Small rounded ears are set well back on the large, broad head. The short, coarse fur is grizzled gray or olive-brown and covered with small black spots. The markings sometimes run in longitudinal lines or rows. Large males may weigh 24-27 lb. while females are 13-15.5 lb. Head and body length is 25.5-34 in. The thick, muscular tail is less than 1/3 this length.

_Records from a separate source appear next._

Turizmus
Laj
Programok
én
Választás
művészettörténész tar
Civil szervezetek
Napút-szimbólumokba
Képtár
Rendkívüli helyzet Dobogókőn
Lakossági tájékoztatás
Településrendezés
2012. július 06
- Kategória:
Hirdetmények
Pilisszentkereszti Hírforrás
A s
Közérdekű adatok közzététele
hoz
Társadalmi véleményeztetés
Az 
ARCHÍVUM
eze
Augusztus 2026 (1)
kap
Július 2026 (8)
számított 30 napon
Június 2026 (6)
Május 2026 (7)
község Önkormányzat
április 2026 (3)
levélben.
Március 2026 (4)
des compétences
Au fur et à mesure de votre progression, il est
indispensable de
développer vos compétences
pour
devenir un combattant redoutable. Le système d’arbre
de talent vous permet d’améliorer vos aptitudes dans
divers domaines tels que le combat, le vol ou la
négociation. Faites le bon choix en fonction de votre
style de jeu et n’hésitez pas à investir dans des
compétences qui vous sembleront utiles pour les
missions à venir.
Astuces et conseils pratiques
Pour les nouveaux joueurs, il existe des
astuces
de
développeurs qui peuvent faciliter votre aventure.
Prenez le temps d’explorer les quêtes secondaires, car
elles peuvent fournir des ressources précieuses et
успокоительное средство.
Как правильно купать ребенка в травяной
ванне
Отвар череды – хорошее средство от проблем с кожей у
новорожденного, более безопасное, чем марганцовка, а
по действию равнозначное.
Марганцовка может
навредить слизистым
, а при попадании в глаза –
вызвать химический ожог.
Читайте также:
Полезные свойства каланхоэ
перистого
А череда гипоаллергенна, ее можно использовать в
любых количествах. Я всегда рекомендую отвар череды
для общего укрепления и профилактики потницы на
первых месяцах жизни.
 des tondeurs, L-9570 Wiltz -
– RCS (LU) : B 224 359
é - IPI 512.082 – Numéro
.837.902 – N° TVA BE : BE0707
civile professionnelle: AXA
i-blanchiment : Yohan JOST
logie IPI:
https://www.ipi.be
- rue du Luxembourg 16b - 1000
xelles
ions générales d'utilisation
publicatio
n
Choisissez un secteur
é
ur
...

Fishing cats have been seen crouching on rocks and sandbanks, using their paw to scoop out fish. They've also been observed to seize fish with their mouths.
Threats: habitat loss, human-wildlife conflict
The Zoo is protecting fishing cats in partnership with IWT SEA.
Due to their slightly webbed feet, these cats are excellent aquatic hunters. They have been known to dive underwater and catch unsuspecting ducks from beneath the surface.
Nothing is known about their social system, though it is believed they're solitary. Reports from zoos indicate that they're usually tolerant of one another so that several adults can be kept in the same enclosure. Fishing cats have been seen crouching on rocks and sandbanks, using their paw to scoop out fish. They've also been observed to seize fish with their mouths.
The young suckle until they're about 6 months old and by 8.5 months they are adult sized. Kittens have been seen in the wild in April and June. Eyes open by 16 days and first meat is eaten at 53 days.